【記者が見た】羽生は演技後も冷静、勝ち方を知っている王者

スポーツ報知
試合後の記者会見で並んだ上位3人(左から)2位・フェルナンデス、1位・羽生、3位・宇野(カメラ・酒井 悠一)

◆平昌五輪第8日 フィギュアスケート男子SP(16日、江陵アイスアリーナ)

 フィギュアスケート男子のショートプログラム(SP)が行われ、同種目66年ぶりの2連覇を目指す羽生結弦(23)=ANA=が4か月ぶりの復帰戦で自身の世界最高得点まで1・04点に迫る111・68点でトップに立った。世界選手権2位の宇野昌磨(20)=トヨタ自動車=は104・17点で3位。日本勢の今大会金メダル1号へ、冬季五輪では1972年札幌大会スキージャンプ以来2度目の日本勢ワンツーフィニッシュへ、17日のフリーに挑む。
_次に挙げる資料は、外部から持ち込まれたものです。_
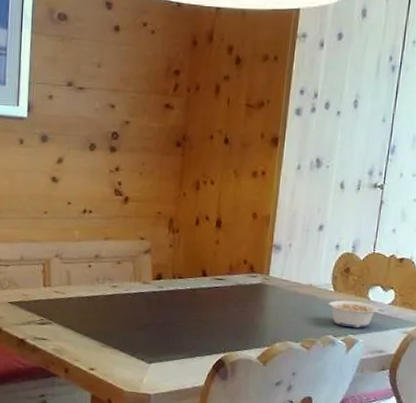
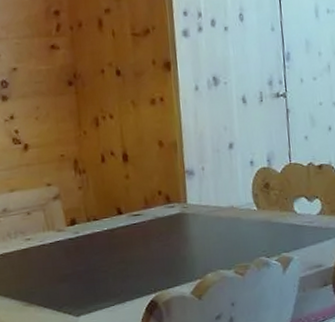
legume: present [323,300,379,328] -> none [248,216,308,246]

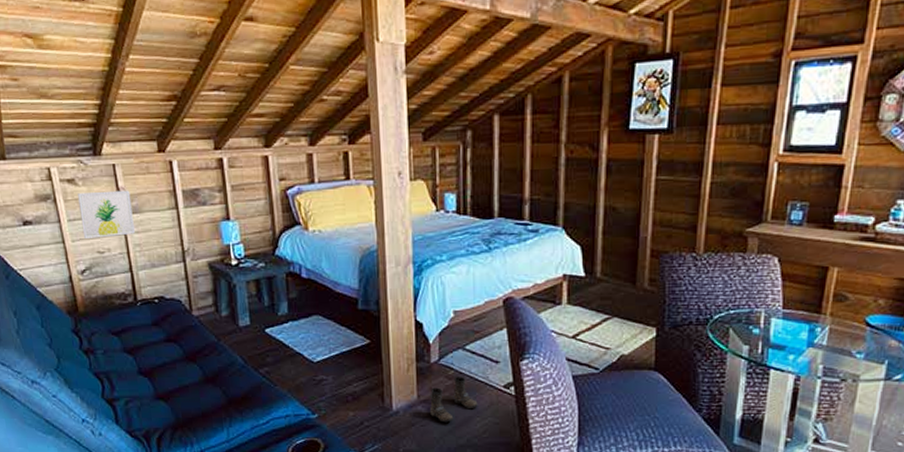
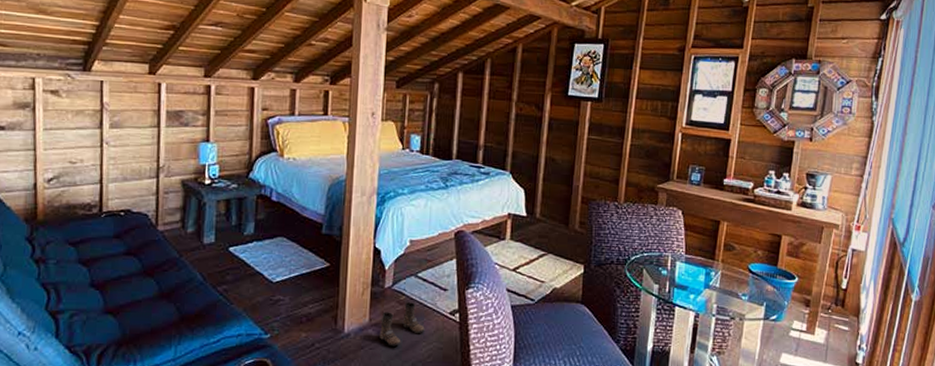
wall art: present [78,190,135,238] -> none [57,104,114,149]

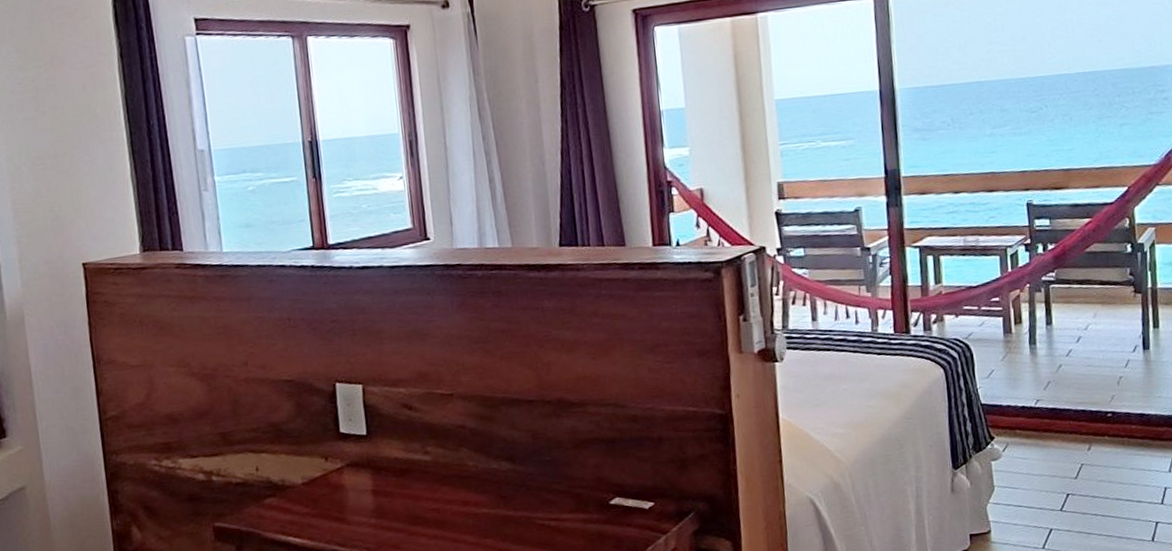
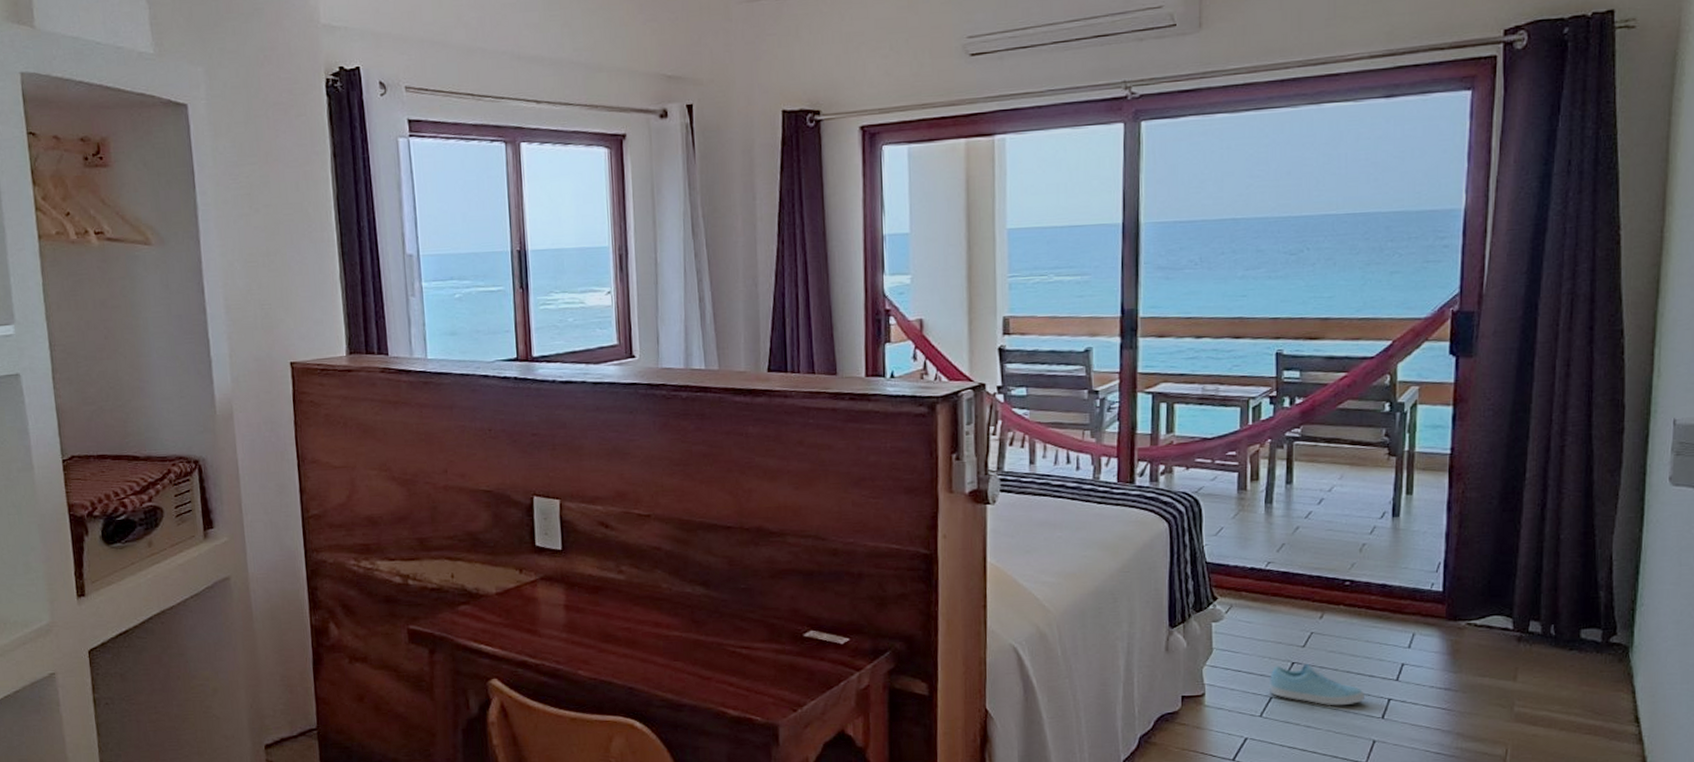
sneaker: none [1048,495,1136,534] -> present [1268,664,1366,706]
22番滑走の羽生は午後1時43分、最終24番滑走の宇野は同2時に登場予定。

 素晴らしい演技をした後ほど、羽生は冷静なことが多い。数々の海外メディアの取材を経て、日本メディアに対した第一声は「わあい、日本語だ」。興奮気味だったのは、我々報道陣の方だった。矢継ぎ早に質問が飛ぶ中、一語一句かみしめながら、この日のSPを振り返った。「とにかく満足っていう気持ちが一番。あとはまだ明日があるっていう気持ちが頭の6割近くを占めている」。頭の中で、自分の演技を整理しているようにも見えた。早くも気持ちは翌日のフリーへ向いていた。

 世界最高得点を記録した9月のオータム・クラシックの時もそうだった。「いきなりの世界最高得点ですが?」「はい…」。非常に落ち着いていた。右膝に痛みを抱えていたオータム・クラシック、右足首負傷からの復帰戦の今大会はともに、昨季からSP冒頭に組み込んできたループをサルコーに難度を落としている。復帰戦とはいえ羽生の中では、この構成ならこれくらいできますよ―という自負があるのかもしれない。

 前日(15日)には日本金メダル1号について「誰が取ろうが、僕も取ります」と言い切った。この日は違った。「特にチャンピオンになりたいとか、そういうことを言うつもりはない。ただ自分がやることがあると思うので、その自分がやるべきこと、やる必要があるものをやりたい」。